On Chromium’s bug tracker, Hill notes that Google’s proposed changes mean, among other things, that extensions are no longer allowed to use the webRequest API in “block mode.” This api can then only be used to observe things. Adblockers and other content-blocking extensions are only allowed to use the declarativeNetRequest API if the draft changes are actually implemented.

This declarativeNetRequest API uses an algorithm and filtering system that Hill claims is similar to that of Adblock Plus. He describes this ad blocker as ‘quite limited’, partly because it has a limit of 30,000 filters. That’s less than the 42,000 filters on EasyList’s list.

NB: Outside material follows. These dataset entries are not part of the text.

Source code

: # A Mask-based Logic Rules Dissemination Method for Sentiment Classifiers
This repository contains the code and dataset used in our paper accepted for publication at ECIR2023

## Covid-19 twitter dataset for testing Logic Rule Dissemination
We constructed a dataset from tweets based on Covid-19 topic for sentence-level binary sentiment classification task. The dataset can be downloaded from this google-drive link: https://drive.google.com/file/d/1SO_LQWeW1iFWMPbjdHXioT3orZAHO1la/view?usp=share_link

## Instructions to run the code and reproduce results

Hill’s ad blockers uBlock Origin and uMatrix use a different algorithm and have components that are incompatible with the declarativeNetRequest API. He also states that the api makes it impossible to come up with innovative filter engine designs, because the api is only based on the Adblock Plus system. Hill believes that this may make the designation user agent no longer applicable to Chromium.

Implementing the change in this way would increase the speed at which web pages load in Chrome, as extensions can only use the webRequest API to ‘watch’. Chrome no longer has to wait to load a page until the extension has weighed what should or should not be blocked. With the declarativeNetRequest API, the adblockers have to tell Chrome what to block, after which Chrome handles the blocking without waiting for adblockers to handle it.

Google says the proposed changes in the form of setting the declarativeNetRequest API are intended to increase performance, improve security, and ensure better privacy protection. The choice for adblockers to work in line with the Adblock Plus system may also be related to a 2015 Financial Times report in which the business newspaper claimed that Google and Microsoft paid Adblock Plus to whitelist ads.